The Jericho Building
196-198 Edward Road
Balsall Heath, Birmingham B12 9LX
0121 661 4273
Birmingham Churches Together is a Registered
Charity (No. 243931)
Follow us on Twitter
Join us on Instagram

#####

▸ Exercise: From the line containing "Balsall Heath, Birmingham B12 9LX" through the last line of the records, output each line exactly and nothing more.

▸ Task output:
Balsall Heath, Birmingham B12 9LX
0121 661 4273
Birmingham Churches Together is a Registered
Charity (No. 243931)
Follow us on Twitter
Join us on Instagram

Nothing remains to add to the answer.